The politics of banana throwing

A banana has transformed Hong Kong’s politics. A banana was hurled in the direction of chief executive Donald Tsang while…

By Aaron Tam , in A Lighter Shade of Red: Hong Kong politics , on January 29, 2009 Tags: , , , , ,

A banana has transformed Hong Kong’s politics.

A banana was hurled in the direction of chief executive Donald Tsang while he was giving his annual policy address in October 2008.

An agent of change
To some, the banana is a tool for change.
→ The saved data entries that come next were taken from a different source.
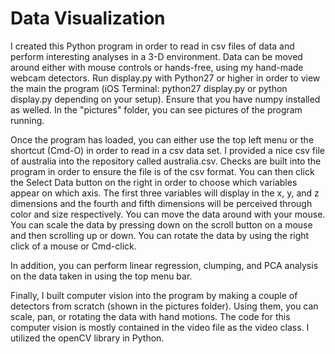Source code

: # Data Visualization

I created this Python program in order to read in csv files of data and perform interesting analyses in a 3-D environment. Data can be moved around either with mouse controls or hands-free, using my hand-made webcam detectors. Run display.py with Python27 or higher in order to view the main the program (iOS Terminal: python27 display.py or python display.py depending on your setup). Ensure that you have numpy installed as welled. In the "pictures" folder, you can see pictures of the program running. 

Once the program has loaded, you can either use the top left menu or the shortcut (Cmd-O) in order to read in a csv data set. I provided a nice csv file of australia into the repository called australia.csv. Checks are built into the program in order to ensure the file is of the csv format. You can then click the Select Data button on the right in order to choose which variables appear on which axis. The first three variables will display in the x, y, and z dimensions and the fourth and fifth dimensions will be perceived through color and size respectively. You can move the data around with your mouse. You can scale the data by pressing down on the scroll button on a mouse and then scrolling up or down. You can rotate the data by using the right click of a mouse or Cmd-click.

In addition, you can perform linear regression, clumping, and PCA analysis on the data taken in using the top menu bar. 

Finally, I built computer vision into the program by making a couple of detectors from scratch (shown in the pictures folder). Using them, you can scale, pan, or rotating the data with hand motions. The code for this computer vision is mostly contained in the video file as the video class. I utilized the openCV library in Python.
Photo courtesy: Jason Gulledge

The man who threw the banana peel was Raymond Wong Yuk-man, a legislator and chairman of the radical and newly formed League of Social Democrats (LSD).

Nicknamed “Mad Dog” because of his extreme and aggressive criticism of the Hong Kong and Chinese administrations, Wong is well known for his work as a radio host and for his anti-communism views.

Wong was elected to one of the five seats within his constituency of Kowloon West in 2008.  He amassed 37,553 votes, which was the second highest amount of votes received within the constituency.

Did the people of Kowloon West vote him in because they wanted to see political change by the way of flying fruit?  The answer is a mixed one.

The Ming Pao Daily wrote, “the actions of the League of Social Democrats is the most concrete evidence of the deterioration of the Legislative Council.”

Wong’s actions were generally seen as a blemish on Hong Kong’s legislative culture by the members of the executive council.  There however, were signs of support for Wong’s actions from some legislators.

Though praising Wong for having the courage to throw the banana, legislator Margaret Ng wasn’t sure how the action was received in public.  “I don’t suppose the community really believed throwing bananas was the fast track to problem solving.  Otherwise, the price of bananas would have rocketed.”

Chan Wai-yip, legislator and co-founder of the LSD provided justification for Wong’s actions.  “Pan-democrats have failed to gain democracy over the past 20 years and therefore, a path of political resistance is necessary.”

This action and the many more that will follow will calculate “the bottom line” of the citizens’ tolerance to extreme actions according to Chan.

To Wong, throwing the banana was exactly the sort of thing he thought voters would want him to do.  “To oversee the government and to check the advance of the unholy alliance between bureaucrats and business tycoons, these are the clear mandates we receive from our voters.”

For better or worse, Wong’s actions has changed and added intensity to the politicking within the Hong Kong Legislative Council.